Next year I’ll be attending an ABBA concert in Stratford, London where the music will be performed by holographic versions of the band’s younger selves. Perplexed by the question of how this might work, I fell into a deep internet rabbit hole recently to learn the answer.
In fact most examples of this holographic technology are based on a 19th century illusion called Pepper’s Ghost. At the core of this is a tilted glass screen that allows a brightly lit actor beneath to be projected up onto the glass, thus seeming to appear on stage.
Contemporary versions of this illusion update the projection to a CGI version of the deceased star (normally just their face is mapped onto a recorded performance by a living actor). The end result is a surprisingly life-like illusion, though with some drawbacks that include the holographic performers only being able to walk side to side and a narrower range of seats that can be sold.

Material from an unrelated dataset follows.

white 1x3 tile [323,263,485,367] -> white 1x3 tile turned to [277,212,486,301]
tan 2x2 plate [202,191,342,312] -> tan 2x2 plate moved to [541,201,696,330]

I’m fascinated by the ethical concerns these holograms pose. In 2019 a mooted Amy Winehouse concert using the technology was cancelled following criticism of the sensitivity of the idea, given the circumstances of Amy’s death. The ABBA concert I am attending sidesteps some of this controversy, the band members are of course still alive and all the motion capture for their projection has been done with them. Nevertheless their digital holograms will show them as fifty years younger, and I wonder if these eternally youthful avatars will ever stop performing!
Design takeaway: What illusions could you make use of in your design?

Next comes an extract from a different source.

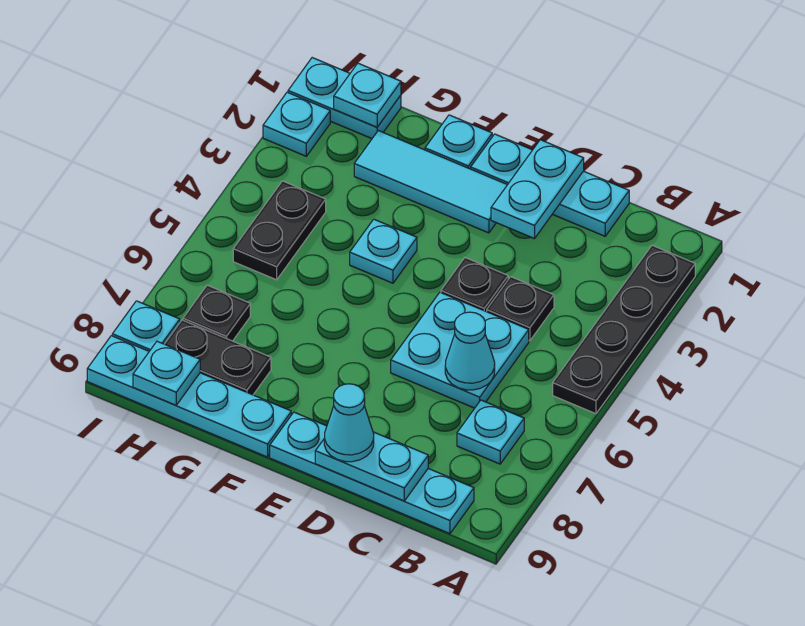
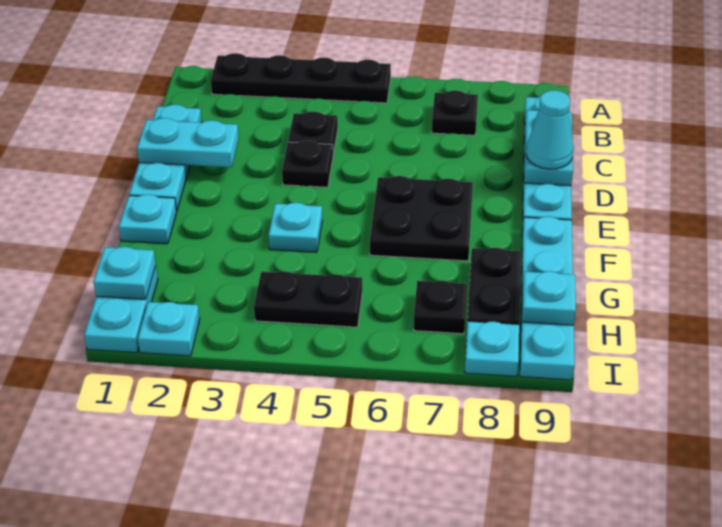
cyan 1x1 plate [457,400,524,464] -> black 1x1 plate [432,91,478,135]
cyan 2x2 plate [391,292,529,408] -> none
cyan 1x1 cone [445,312,495,390] -> none
cyan 1x3 tile [354,131,507,233] -> none
none -> black 2x2 plate [370,176,473,261]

🔦 Watch the 2012 holographic TuPac performance that re-ignited interest in the technology.
These curious heart-shaped objects were at the centre of a mid-19th century craze in Europe and America for devices that allowed communication with the spirit world. Each planchette consisted of a thin wooden board with small plastic or bone rotatable wheels and a hole for a pen. The individual or group wishing to communicate would place their hand or hands upon the board and allow it to move at will underneath. It was believed that spirits present in the room could direct the motion to spell words and answer the questions put to them by those taking part in the séance.
Scientists nowadays attribute this so-called automatic writing to the ideomotor phenomenon – a concept that describes how bodily motion can occur without our conscious control, but in direct response to some external stimulus like a question.
By the 1890’s pen-holding planchettes were usurped by the Ouija board, which provided a surface of stencilled letters instead – making messages easier to read.
I find myself continually fascinated by the ways that human interest in the supernatural endures in spite (or perhaps because of) with our increasing technological sophistication. In Design Lobster #8 we looked at Co—Star, a horoscope app taking the Millenial world by storm. Whatever technology we will be using in fifty or one hundred years time, it seems likely we’ll still be using it to consult supernatural forces.
Design takeaway: How could your design draw on our fascination with the supernatural?
Quote: “Feel the fear and do it anyway.”
– Susan Jeffers
Susan Jeffers is a self-help writer and motivational speaker, whose eponymous best-selling book exhorts readers to embrace action to overcome their fears. A helpful reminder for any of us seeking the courage at this spooky time of year to take their next step towards making their design real.